Do not misunderstand me, I do not think that Liverpool’s current league position and form is acceptable at a club with our history and with our ambitions to rise once more to the pinnacle of the sport. What I do accept, however, is that eighteen months is not long enough to turn the club around considering how low it had been sunk by Hicks and Gillett. It will take several seasons to replace the quality in depth that Benitez accrued before the Gruesome Twosome leeched the lifeblood out of the club. It will take a new stadium (or the increasingly unlikely redevelopment of Anfield) to ensure the kind of match day revenues that mean we can begin to consistently compete for transfer targets with the likes of Manchester United, Manchester City and Chelsea (I would add Arsenal but when does their manager ever actually throw money around?). It will take the memories of winning at Wembley in March (and hopefully May) and the pain of falling to eighth in the league for some of the current crop of players to begin to mature into the sort of winning mentality the supporters, manager and owners desire. And it will take patience on the part of the owners and the fans if we don’t want to take yet another step backwards.

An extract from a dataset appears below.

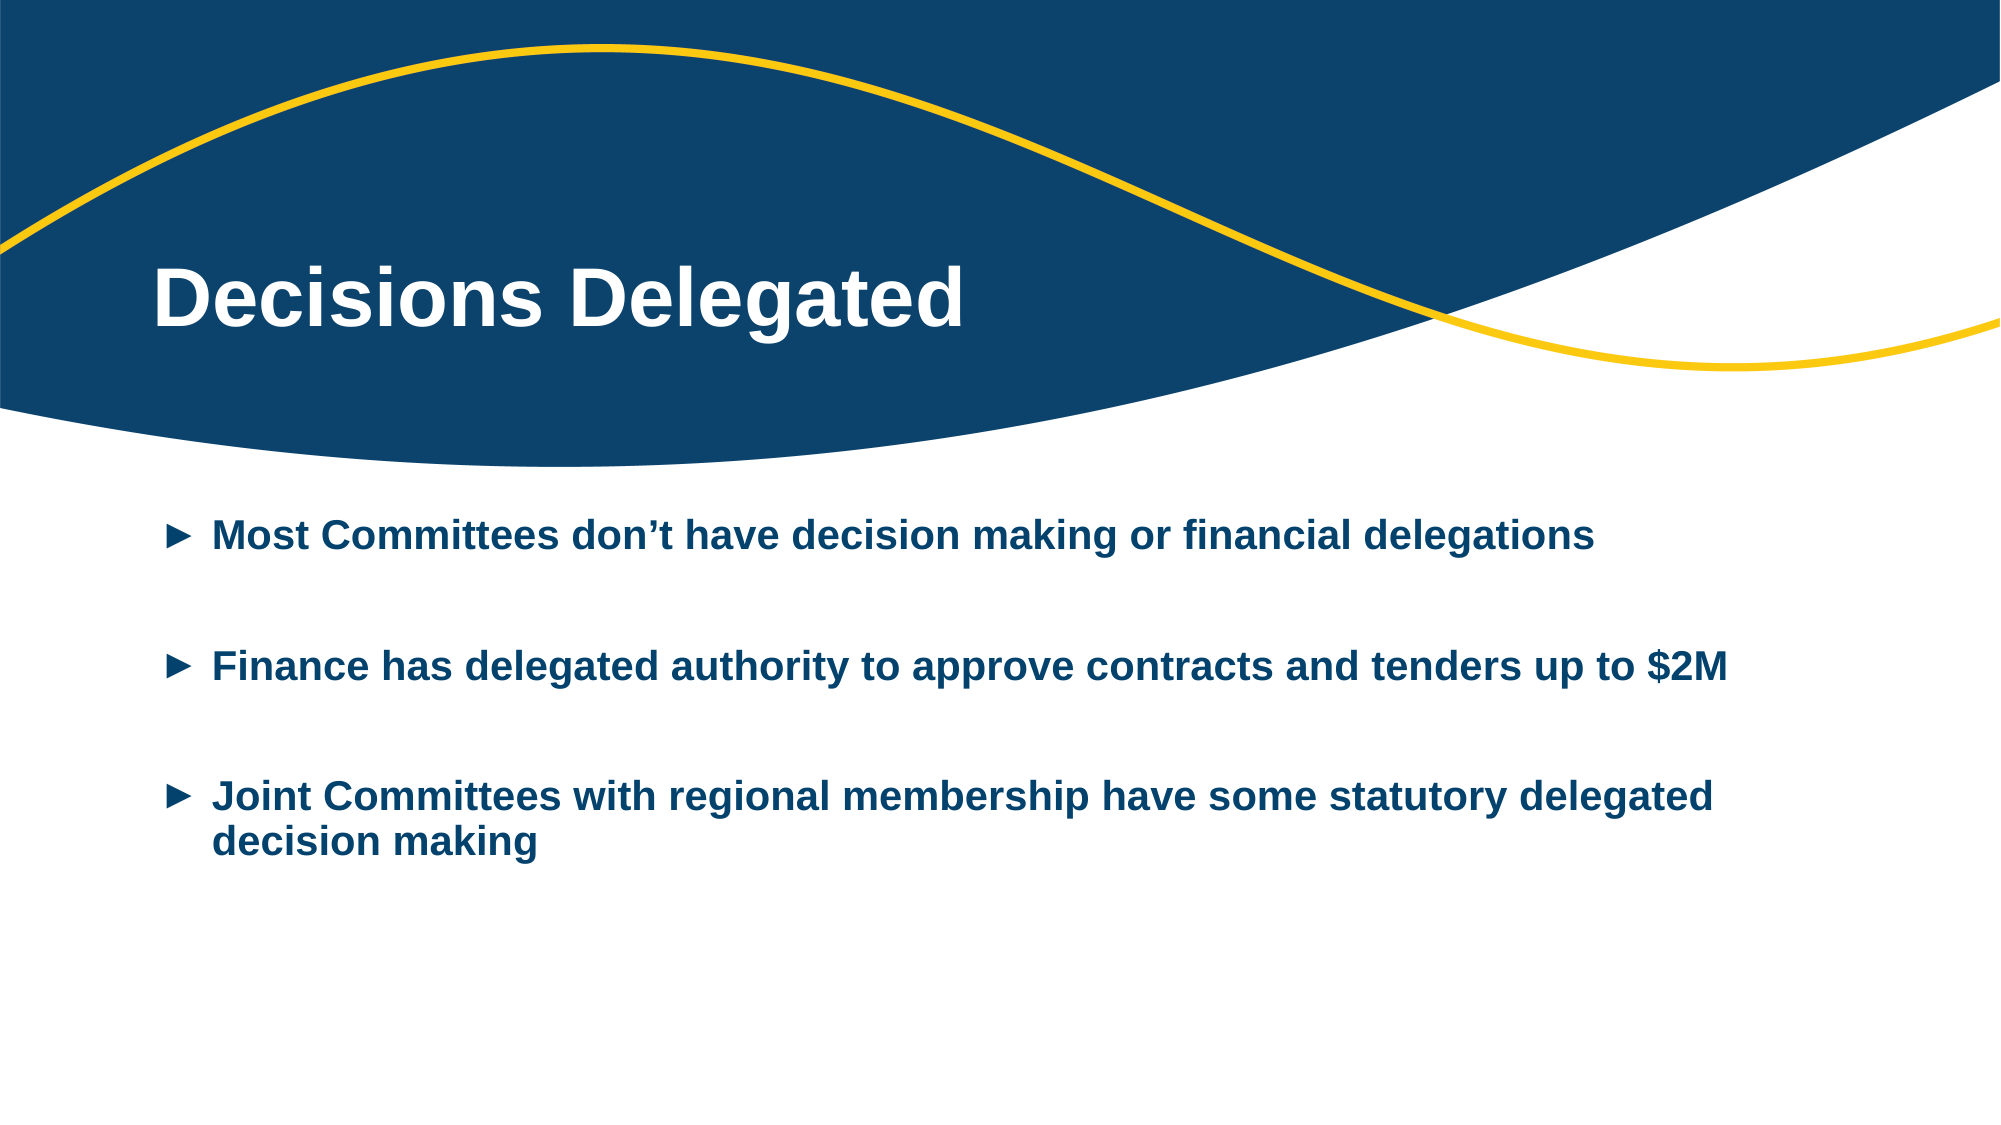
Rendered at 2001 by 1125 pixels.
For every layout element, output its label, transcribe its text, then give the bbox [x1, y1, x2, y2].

title Decisions Delegated [137, 158, 1358, 429]
picture [0, 0, 2000, 1125]
list Most Committees don’t have decision making or financial delegations Finance has delegated authority to approve contracts and tenders up to $2M Joint Committees with regional membership have some statutory delegated decision making [84, 506, 1810, 1027]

The ‘Rafalution’ has largely been undermined by the previous owners and Hodgson was never anything more than a steady pair of hands while dramatic changes of ownership and philosophy were afoot. To cast Dalglish aside when he has already proven he knows how to bring cup success to the club again, when he is barely a year into his efforts to restore something of the spirit he knew as a player, would be a huge gamble. Whoever came in to replace him would suffer the same hostility Hodgson encountered simply for not being Kenny. And whoever came in would face exactly the same problems of needing to entice Champions League quality players to a club not competing in next season’s Champions League.

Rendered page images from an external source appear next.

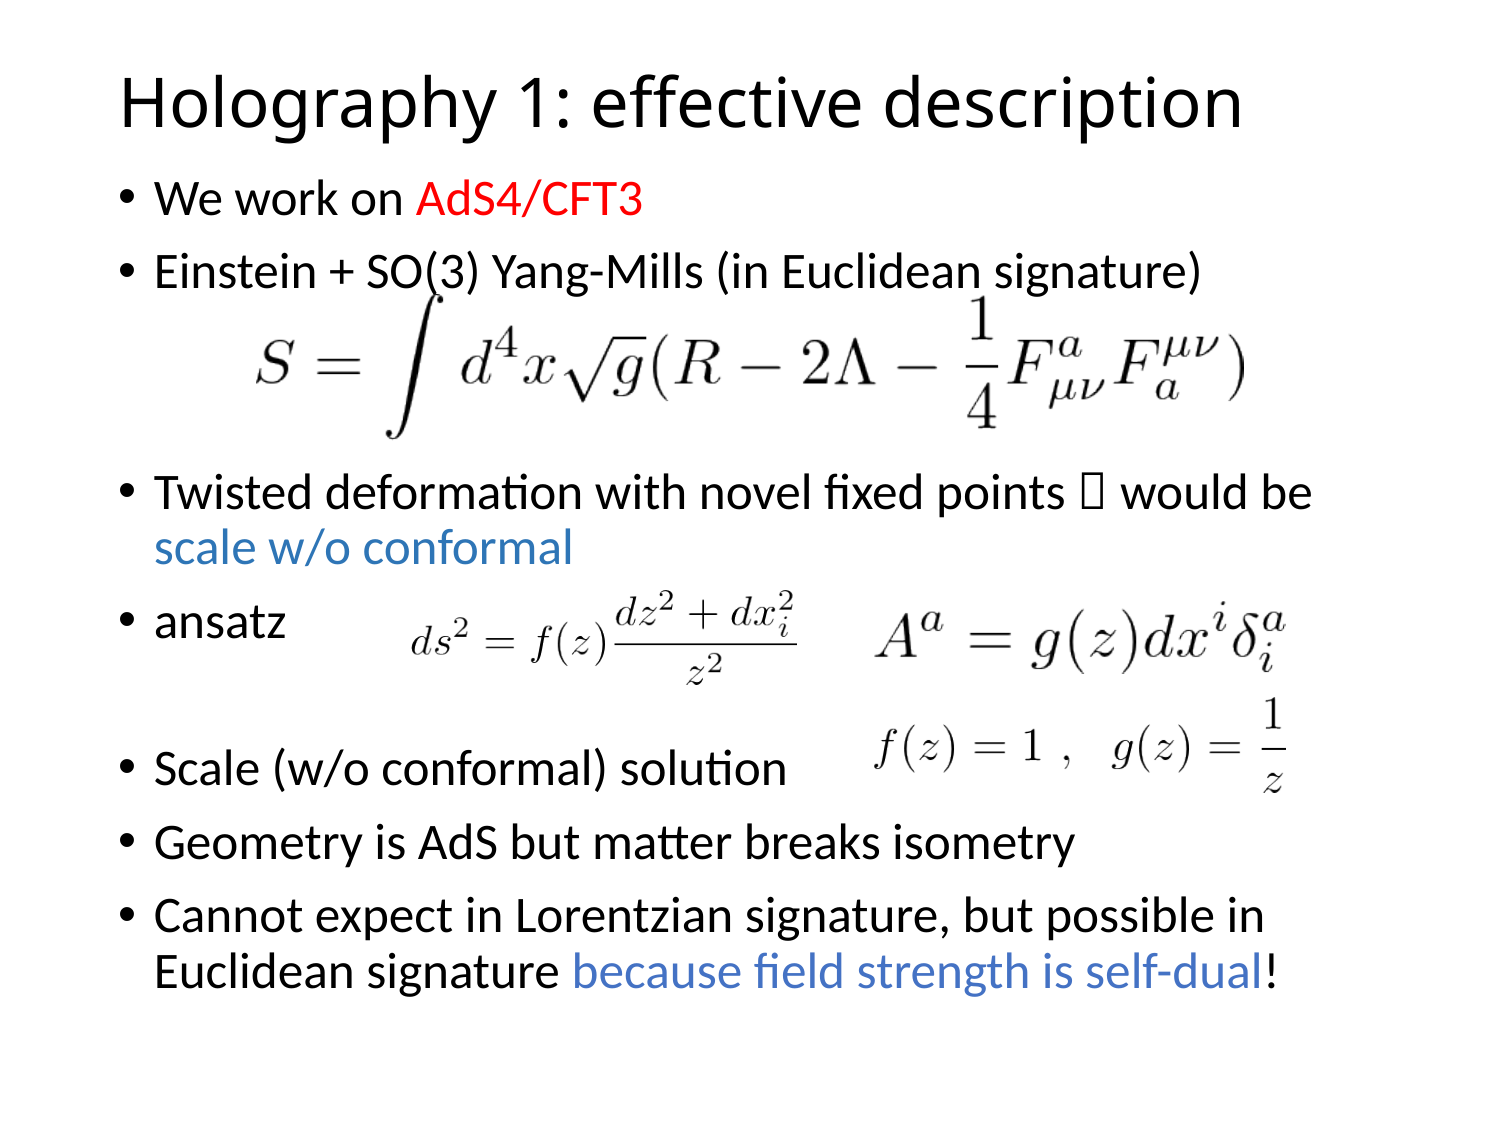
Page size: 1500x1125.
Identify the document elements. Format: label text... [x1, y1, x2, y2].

list We work on AdS4/CFT3 Einstein + SO(3) Yang-Mills (in Euclidean signature) Twisted deformation with novel fixed points  would be scale w/o conformal ansatz Scale (w/o conformal) solution Geometry is AdS but matter breaks isometry Cannot expect in Lorentzian signature, but possible in Euclidean signature because field strength is self-dual! [103, 163, 1397, 1014]
picture [874, 601, 1286, 674]
picture [411, 590, 797, 685]
picture [256, 294, 1244, 441]
title Holography 1: effective description [103, 59, 1397, 152]
picture [874, 697, 1286, 793]
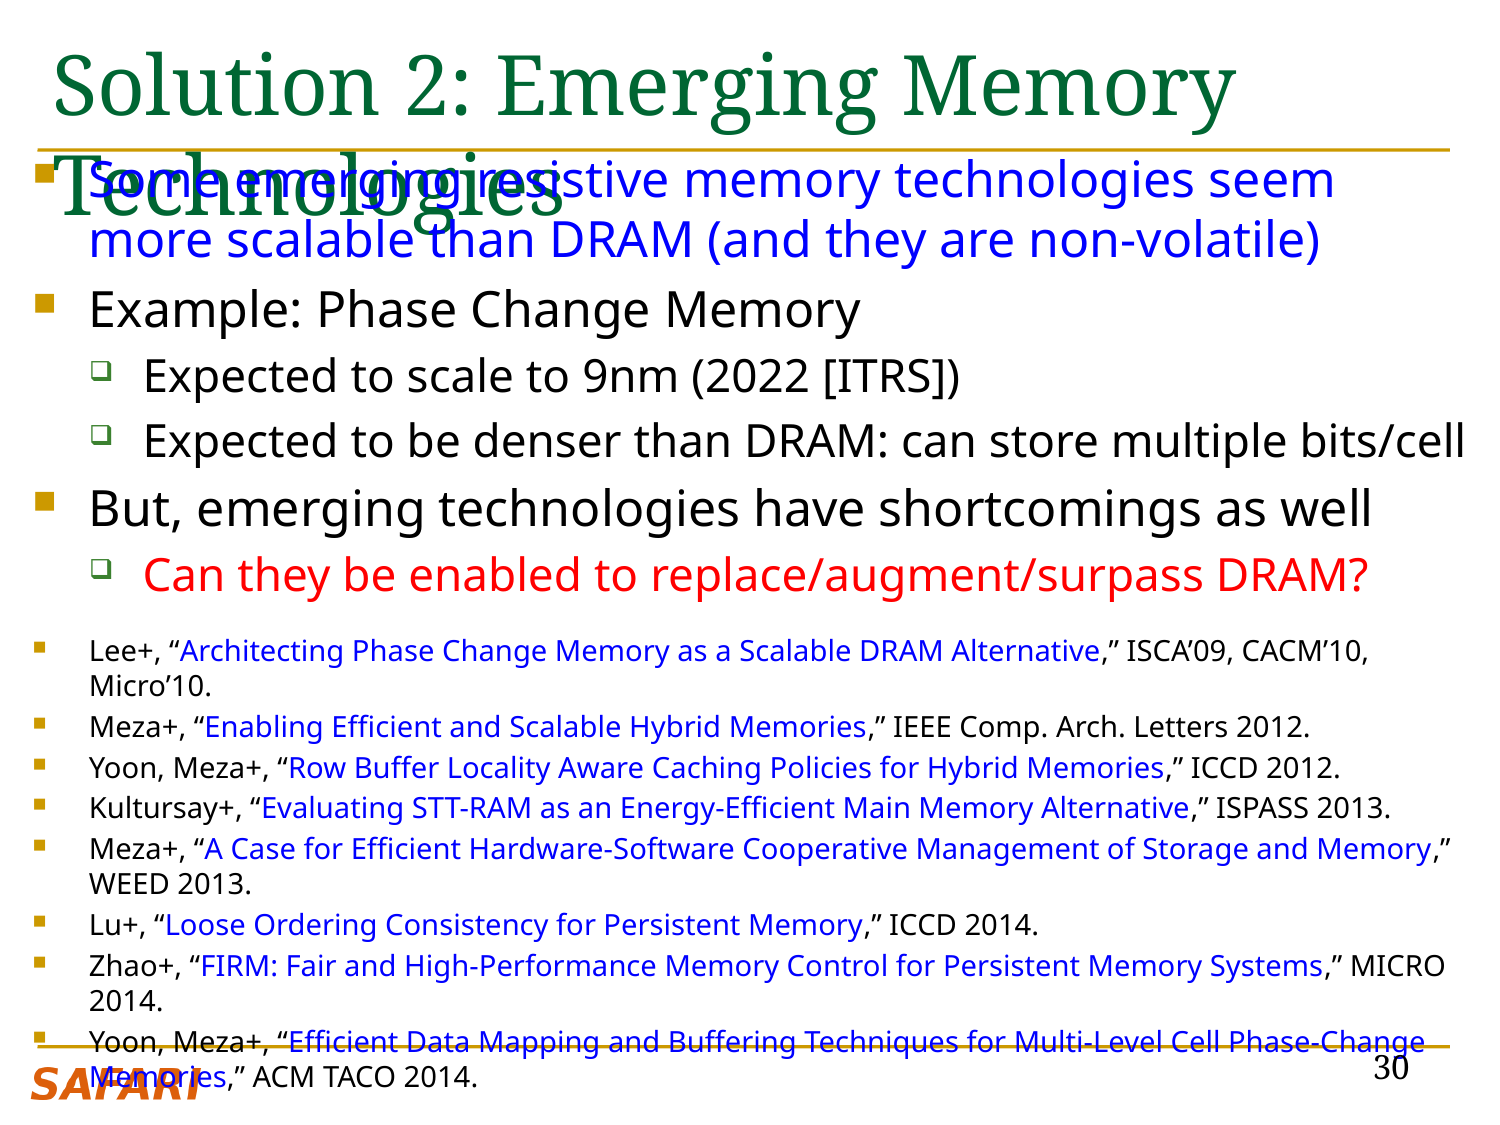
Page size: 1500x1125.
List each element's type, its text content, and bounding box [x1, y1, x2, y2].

slide_number 30 [1074, 1023, 1426, 1100]
title Solution 2: Emerging Memory Technologies [37, 24, 1500, 201]
list Some emerging resistive memory technologies seem more scalable than DRAM (and they are non-volatile) Example: Phase Change Memory Expected to scale to 9nm (2022 [ITRS]) Expected to be denser than DRAM: can store multiple bits/cell But, emerging technologies have shortcomings as well Can they be enabled to replace/augment/surpass DRAM? Lee+, “Architecting Phase Change Memory as a Scalable DRAM Alternative,” ISCA’09, CACM’10, Micro’10. Meza+, “Enabling Efficient and Scalable Hybrid Memories,” IEEE Comp. Arch. Letters 2012. Yoon, Meza+, “Row Buffer Locality Aware Caching Policies for Hybrid Memories,” ICCD 2012. Kultursay+, “Evaluating STT-RAM as an Energy-Efficient Main Memory Alternative,” ISPASS 2013. Meza+, “A Case for Efficient Hardware-Software Cooperative Management of Storage and Memory,” WEED 2013. Lu+, “Loose Ordering Consistency for Persistent Memory,” ICCD 2014. Zhao+, “FIRM: Fair and High-Performance Memory Control for Persistent Memory Systems,” MICRO 2014. Yoon, Meza+, “Efficient Data Mapping and Buffering Techniques for Multi-Level Cell Phase-Change Memories,” ACM TACO 2014. [17, 140, 1483, 965]
picture [29, 1058, 207, 1110]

As for the ridiculous claims that Dalglish does not understand the game any longer, the squad system and the need to nurture fragile egos was already established by the time he took Blackburn Rovers to the Premiership title in 1995. That title, by the way, was his fourth as a manager, one more than even Shanks managed in the top flight, and four more than Benitez or Houllier ever won in this country. We can’t expect the delirious English media to stand back and let the master do his work in peace but as fans we can show enough dignity and respect to allow our manager –  the greatest icon the club has ever known – get on with the work that needs to be done to restore Liverpool’s pride.